Clever: Die obere Hälfte der Zimmertür wurde abgesägt, so dass die Hunde bei geschlossener Tür zwar «eingesperrt» (das heisst unter Kontrolle), aber nicht ausgeschlossen sind. Ausserdem fällt dadurch mehr Tageslicht in den Gang. Auch für die gegenüberliegende, ehemalige Küchentür wurde eine kreative Lösung gefunden: Damit kein Platz verloren geht, wurde sie zur Schiebetür umgebaut.
Mut gezeigt und Altes belassen
Das Treppenhaus konnte praktisch unverändert belassen werden, da unter alten Teppichen eine tipptoppe Holztreppe zum Vorschein kam. Die Treppenabsätze behielten ihre alte Funktion: Heute wie damals befinden sich hier, zwischen den Etagen, die WCs. Bloss sind sie nun natürlich viel schöner gestaltet und vor allem: beheizt.

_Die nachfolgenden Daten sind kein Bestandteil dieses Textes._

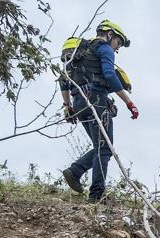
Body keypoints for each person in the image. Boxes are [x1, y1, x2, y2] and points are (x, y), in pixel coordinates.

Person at [60, 20, 139, 203]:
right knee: (104, 149)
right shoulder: (105, 49)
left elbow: (63, 80)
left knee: (100, 147)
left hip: (79, 103)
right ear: (110, 34)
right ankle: (96, 196)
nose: (117, 48)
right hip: (96, 101)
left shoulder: (79, 52)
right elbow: (110, 76)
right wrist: (129, 103)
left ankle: (75, 172)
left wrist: (68, 107)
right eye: (118, 42)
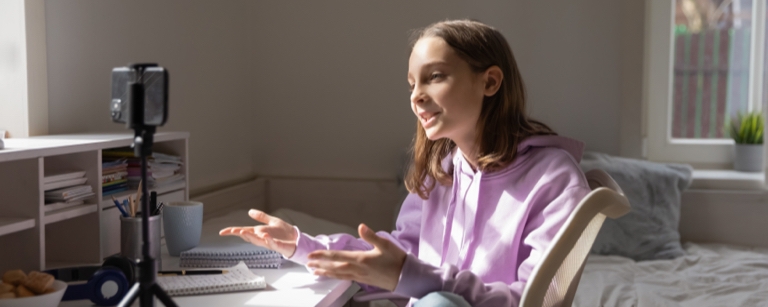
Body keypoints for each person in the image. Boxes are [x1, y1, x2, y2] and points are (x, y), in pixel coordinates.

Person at [220, 19, 591, 307]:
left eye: (435, 77)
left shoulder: (553, 177)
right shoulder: (441, 172)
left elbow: (534, 298)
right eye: (412, 84)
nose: (416, 96)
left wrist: (416, 280)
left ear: (490, 82)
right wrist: (303, 245)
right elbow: (398, 255)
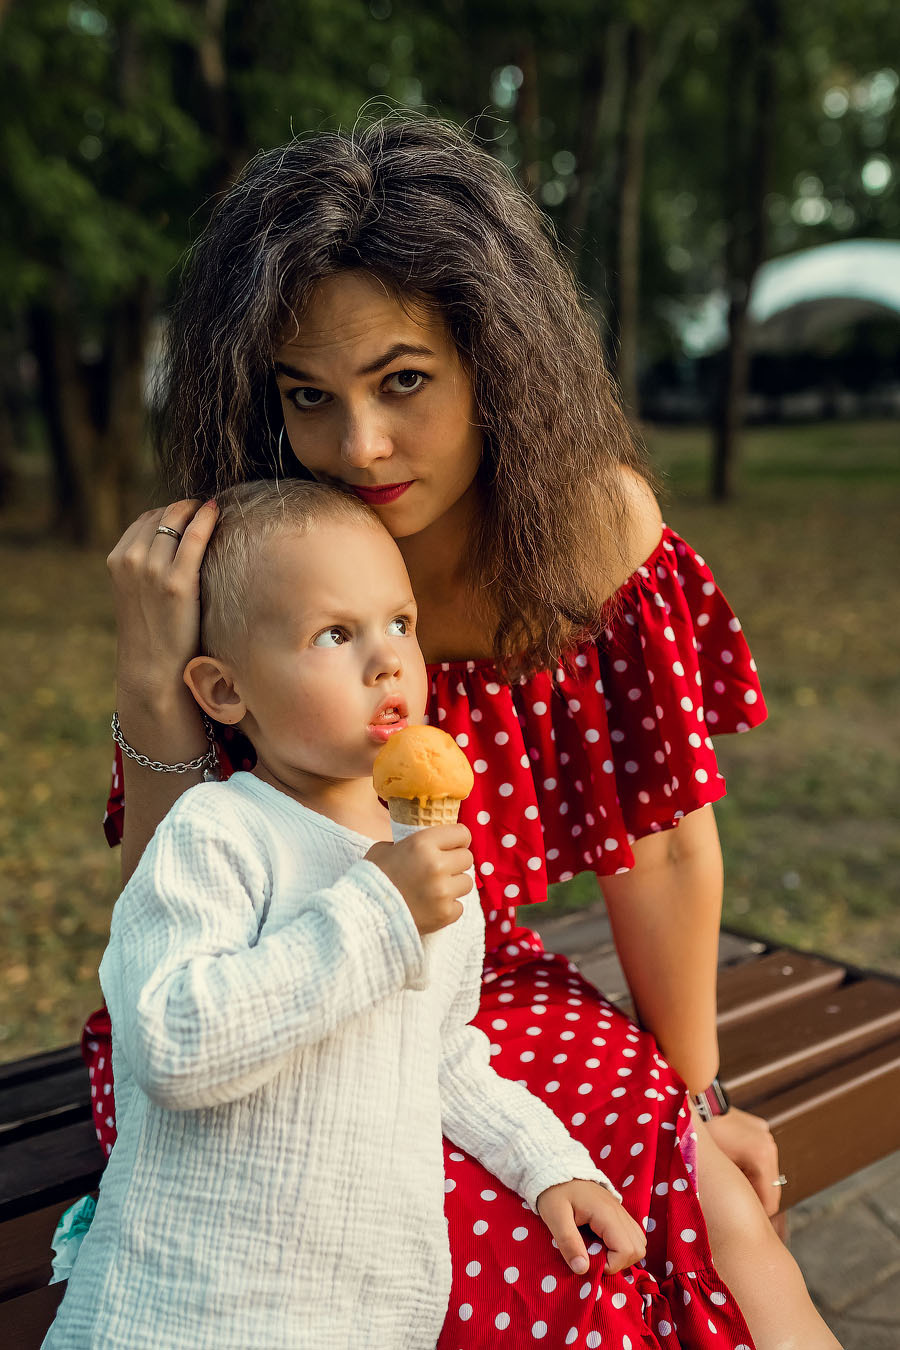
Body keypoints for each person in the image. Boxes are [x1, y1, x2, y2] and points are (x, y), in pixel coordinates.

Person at [84, 116, 841, 1348]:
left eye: (405, 382)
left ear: (496, 358)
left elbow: (660, 848)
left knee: (717, 1209)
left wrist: (694, 1099)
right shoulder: (249, 555)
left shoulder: (583, 533)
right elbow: (170, 904)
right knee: (526, 1275)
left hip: (463, 997)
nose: (359, 447)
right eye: (309, 398)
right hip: (257, 1027)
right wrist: (146, 670)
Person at [47, 480, 646, 1350]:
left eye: (399, 623)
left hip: (369, 1311)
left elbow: (438, 1051)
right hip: (189, 1308)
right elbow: (171, 1044)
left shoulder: (423, 852)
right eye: (335, 634)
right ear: (223, 690)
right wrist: (379, 910)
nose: (388, 660)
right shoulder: (218, 832)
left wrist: (546, 1163)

Auch im erstem Obergeschoss wird man von einer offenen Wohnsituation empfangen: Geradeaus befindet sich das Reflexologie-Behandlungszimmer von Nicola Röttger. Dann geht es wieder durch den Gang in die ehemalige Wohnung: Links entstand ein schlicht-modernes Badezimmer in einem wohnlichen Schlamm-Farbton, in dem eine alte Werkbank als origineller Träger für das Lavabo dient.

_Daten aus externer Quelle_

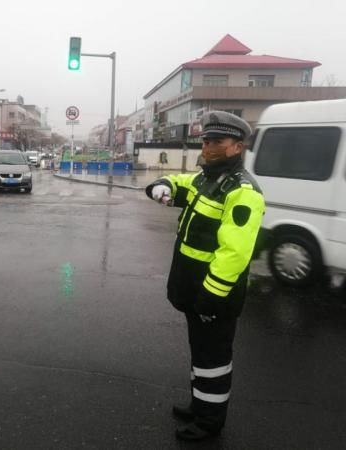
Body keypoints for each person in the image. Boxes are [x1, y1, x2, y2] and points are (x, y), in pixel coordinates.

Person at [145, 111, 265, 441]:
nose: (209, 147)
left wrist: (212, 297)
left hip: (215, 296)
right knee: (201, 354)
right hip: (197, 291)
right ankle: (200, 406)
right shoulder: (209, 179)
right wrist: (161, 184)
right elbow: (181, 183)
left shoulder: (242, 191)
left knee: (214, 361)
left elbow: (235, 253)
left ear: (237, 147)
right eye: (207, 141)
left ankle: (210, 421)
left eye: (217, 142)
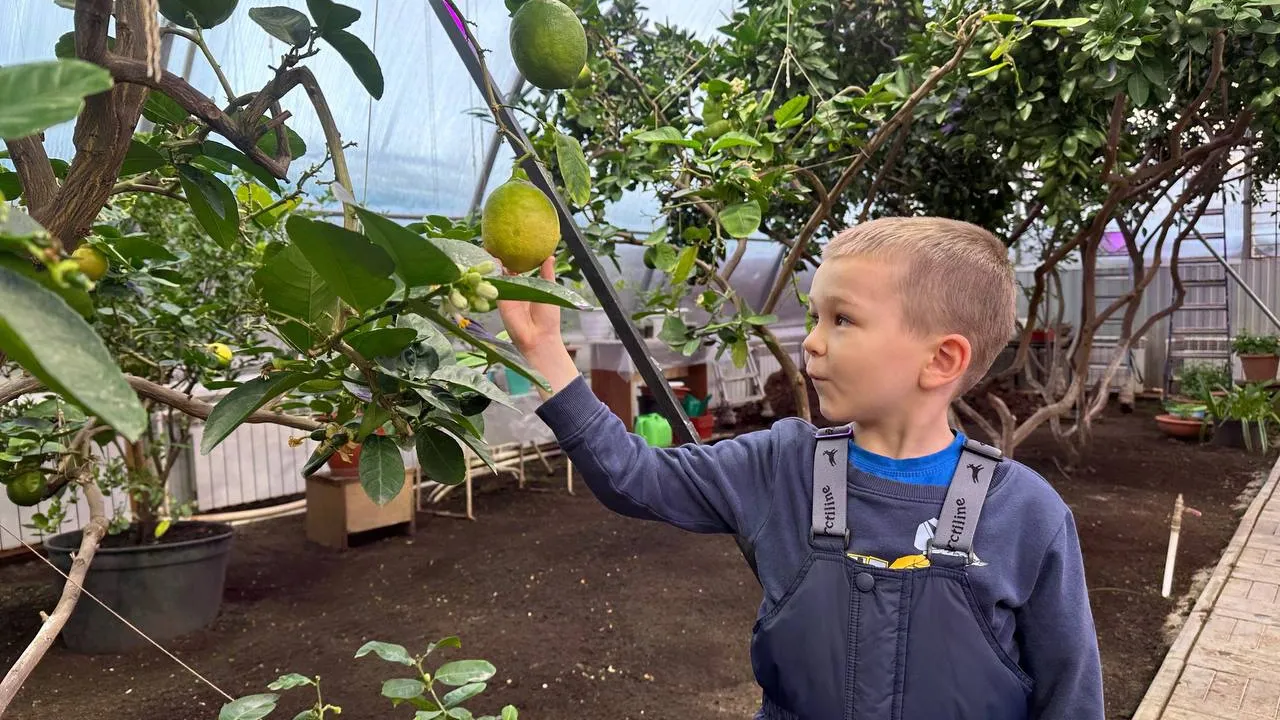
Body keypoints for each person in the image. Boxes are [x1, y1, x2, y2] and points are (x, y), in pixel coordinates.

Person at [496, 217, 1104, 719]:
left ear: (941, 359)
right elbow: (632, 477)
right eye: (814, 316)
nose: (811, 342)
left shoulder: (1027, 515)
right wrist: (547, 352)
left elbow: (1070, 698)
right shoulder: (782, 466)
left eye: (841, 319)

Gleich vis-à-vis liegt das Ankleidezimmer, in dem alte Wandmalereien zum Vorschein kamen: Ein mit Schablonen ausgeführtes, umlaufendes Stiefmütterchen-Fries sowie Deckenmalereien, die auch im angrenzenden Elternschlafzimmer zu finden sind. Um sie nicht zu beeinträchtigen wurden die entsprechenden Wände alt belassen: «Eine befreundete Restauratorin hat die Malerei nur minimal gepflegt und gesichert», sagt Nicola Röttger.
Das grosse Südzimmer schliesslich dient der Familie Röttger als Büro. Eine in frischem Grün gestrichene Wand setzt einen inspirierenden Akzent. Und natürlich gibt es auch hier viele, originelle Hingucker: Eine alte Spitzmaschine, Setzkasten-Elemente oder ein Plüsch-Bambi unter einer Glasglocke.
Im zweiten Obergeschoss steht ein alter Flipperkasten einladend auf dem Treppenabsatz. Man merkt: Hier haben die beiden jugendlichen Kinder ihr Reich: Hinter der ursprünglichen Wohnungstür ist praktisch alles beim Alten geblieben. Mit vielsagendem Blick und einem Schmunzeln meint Nicola Röttger jedoch, dass man hier wohl besser nicht eintrete.